Institute of Computer Science, Romanian Academy, 700481 Iasi, Romania.
Faculty of Electronics, Telecomunications & Information Technology, Gheorghe Asachi Technical University of Iasi, 700050 Iasi, Romania.
Biosensors (Basel). 2022 Feb 27;12(3):146. doi: 10.3390/bios12030146.
The paper proposes a comparative analysis of the projection matrices and dictionaries used for compressive sensing (CS) of electrocardiographic signals (ECG), highlighting the compromises between the complexity of preprocessing and the accuracy of reconstruction. Starting from the basic notions of CS theory, this paper proposes the construction of dictionaries (constructed directly by cardiac patterns with R-waves, centered or not-centered) specific to the application and the results of their testing. Several types of projection matrices are also analyzed and discussed. The reconstructed signals are analyzed quantitatively and qualitatively by standard distortion measures and by the classification of the reconstructed signals. We used a k-nearest neighbors (KNN) classifier to evaluate the reconstructed models. The KNN module was trained with the models from the mega-dictionary used in the classification block and tested with the models reconstructed with class-specific dictionaries. In addition to the KNN classifier, a neural network was used to test the reconstructed signals. The neural network was a multilayer perceptron (MLP). Moreover, the results are compared with those obtained with other compression methods, and ours proved to be superior.

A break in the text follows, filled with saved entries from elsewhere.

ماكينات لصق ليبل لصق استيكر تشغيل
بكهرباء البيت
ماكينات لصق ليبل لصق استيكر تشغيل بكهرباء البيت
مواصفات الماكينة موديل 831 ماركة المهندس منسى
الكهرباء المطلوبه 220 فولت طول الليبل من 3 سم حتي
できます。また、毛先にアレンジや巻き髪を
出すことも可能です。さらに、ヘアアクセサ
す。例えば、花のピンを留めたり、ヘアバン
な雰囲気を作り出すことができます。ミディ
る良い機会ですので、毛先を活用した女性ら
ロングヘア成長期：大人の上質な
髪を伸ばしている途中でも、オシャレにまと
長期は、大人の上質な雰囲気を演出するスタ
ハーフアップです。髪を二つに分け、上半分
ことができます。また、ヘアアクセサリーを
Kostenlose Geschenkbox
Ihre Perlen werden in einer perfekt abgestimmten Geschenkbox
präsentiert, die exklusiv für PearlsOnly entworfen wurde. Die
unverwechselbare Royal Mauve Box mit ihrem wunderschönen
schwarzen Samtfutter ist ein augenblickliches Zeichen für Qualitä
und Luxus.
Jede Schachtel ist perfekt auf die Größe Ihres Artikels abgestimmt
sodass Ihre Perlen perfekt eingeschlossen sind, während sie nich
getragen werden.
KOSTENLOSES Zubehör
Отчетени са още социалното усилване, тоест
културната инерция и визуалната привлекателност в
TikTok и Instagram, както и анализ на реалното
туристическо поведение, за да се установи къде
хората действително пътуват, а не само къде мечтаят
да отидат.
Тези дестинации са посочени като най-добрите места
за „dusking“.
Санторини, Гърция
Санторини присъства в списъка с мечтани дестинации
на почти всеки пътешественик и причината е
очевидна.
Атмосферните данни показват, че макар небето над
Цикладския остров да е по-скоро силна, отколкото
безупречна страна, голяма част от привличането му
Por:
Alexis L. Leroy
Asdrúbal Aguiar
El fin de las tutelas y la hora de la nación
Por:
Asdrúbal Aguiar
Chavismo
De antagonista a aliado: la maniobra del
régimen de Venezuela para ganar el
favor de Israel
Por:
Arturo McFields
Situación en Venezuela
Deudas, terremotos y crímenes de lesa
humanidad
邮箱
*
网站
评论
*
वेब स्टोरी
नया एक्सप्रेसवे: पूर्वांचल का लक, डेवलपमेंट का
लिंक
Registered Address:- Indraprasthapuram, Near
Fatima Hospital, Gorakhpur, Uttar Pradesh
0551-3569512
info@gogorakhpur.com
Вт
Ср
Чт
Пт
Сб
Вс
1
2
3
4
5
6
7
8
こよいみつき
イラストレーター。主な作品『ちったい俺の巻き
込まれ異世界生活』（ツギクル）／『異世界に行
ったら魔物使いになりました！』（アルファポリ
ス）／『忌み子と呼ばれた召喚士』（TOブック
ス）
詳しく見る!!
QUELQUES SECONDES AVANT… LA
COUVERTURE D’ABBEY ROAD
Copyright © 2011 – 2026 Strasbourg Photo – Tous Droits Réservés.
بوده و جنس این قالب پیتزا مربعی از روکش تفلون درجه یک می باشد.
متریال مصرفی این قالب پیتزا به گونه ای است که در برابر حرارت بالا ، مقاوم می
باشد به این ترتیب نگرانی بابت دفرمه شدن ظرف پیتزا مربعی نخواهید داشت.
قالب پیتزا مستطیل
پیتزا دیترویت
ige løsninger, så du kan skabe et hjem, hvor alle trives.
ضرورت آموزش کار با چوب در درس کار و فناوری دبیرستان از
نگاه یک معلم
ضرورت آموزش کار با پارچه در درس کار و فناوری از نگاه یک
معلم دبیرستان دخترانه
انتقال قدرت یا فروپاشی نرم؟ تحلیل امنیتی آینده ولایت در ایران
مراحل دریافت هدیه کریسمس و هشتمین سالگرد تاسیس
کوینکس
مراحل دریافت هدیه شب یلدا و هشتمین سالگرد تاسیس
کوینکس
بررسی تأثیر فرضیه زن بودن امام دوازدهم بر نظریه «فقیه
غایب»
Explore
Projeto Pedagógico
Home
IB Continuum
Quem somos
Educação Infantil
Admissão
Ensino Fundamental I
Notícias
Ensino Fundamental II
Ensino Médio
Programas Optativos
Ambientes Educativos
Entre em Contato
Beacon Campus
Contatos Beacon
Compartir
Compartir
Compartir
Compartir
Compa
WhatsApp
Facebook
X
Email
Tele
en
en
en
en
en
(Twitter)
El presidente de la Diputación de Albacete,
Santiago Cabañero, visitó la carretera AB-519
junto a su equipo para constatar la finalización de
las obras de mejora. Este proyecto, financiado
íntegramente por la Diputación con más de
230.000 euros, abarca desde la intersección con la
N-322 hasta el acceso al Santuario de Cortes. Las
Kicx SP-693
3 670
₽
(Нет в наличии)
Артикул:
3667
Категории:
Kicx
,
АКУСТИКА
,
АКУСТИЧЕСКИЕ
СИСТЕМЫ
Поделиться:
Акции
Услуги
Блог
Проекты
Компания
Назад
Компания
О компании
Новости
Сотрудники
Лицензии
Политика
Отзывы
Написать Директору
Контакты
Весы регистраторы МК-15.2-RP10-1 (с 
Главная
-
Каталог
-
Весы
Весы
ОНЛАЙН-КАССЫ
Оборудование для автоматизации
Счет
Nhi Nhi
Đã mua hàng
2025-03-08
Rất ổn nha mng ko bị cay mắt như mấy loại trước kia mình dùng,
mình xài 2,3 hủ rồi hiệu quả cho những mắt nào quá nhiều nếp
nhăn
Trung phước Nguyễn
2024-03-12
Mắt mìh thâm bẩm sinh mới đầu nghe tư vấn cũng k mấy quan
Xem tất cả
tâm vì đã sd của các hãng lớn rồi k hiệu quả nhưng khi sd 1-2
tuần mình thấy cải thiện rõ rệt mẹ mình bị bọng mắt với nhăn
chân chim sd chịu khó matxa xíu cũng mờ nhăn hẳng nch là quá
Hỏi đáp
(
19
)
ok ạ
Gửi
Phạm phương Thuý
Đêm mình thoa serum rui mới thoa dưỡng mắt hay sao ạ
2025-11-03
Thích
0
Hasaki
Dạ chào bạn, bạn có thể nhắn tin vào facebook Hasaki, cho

本文提出了一种用于心电图信号(ECG)压缩感知(CS)的投影矩阵和字典的比较分析,重点讨论了预处理复杂性和重建准确性之间的权衡。本文从 CS 理论的基本概念出发,提出了特定于应用的字典(由带 R 波的心脏模式直接构建,是否中心化)的构建,并对其进行了测试。还分析和讨论了几种类型的投影矩阵。通过标准失真度量和重建信号的分类对重建信号进行定量和定性分析。我们使用 k-最近邻(KNN)分类器来评估重建模型。KNN 模块使用分类块中使用的 mega 字典中的模型进行训练,并使用特定于类的字典重建的模型进行测试。除了 KNN 分类器之外,还使用神经网络来测试重建信号。神经网络是多层感知器(MLP)。此外,还将结果与其他压缩方法的结果进行了比较,结果表明我们的方法更优。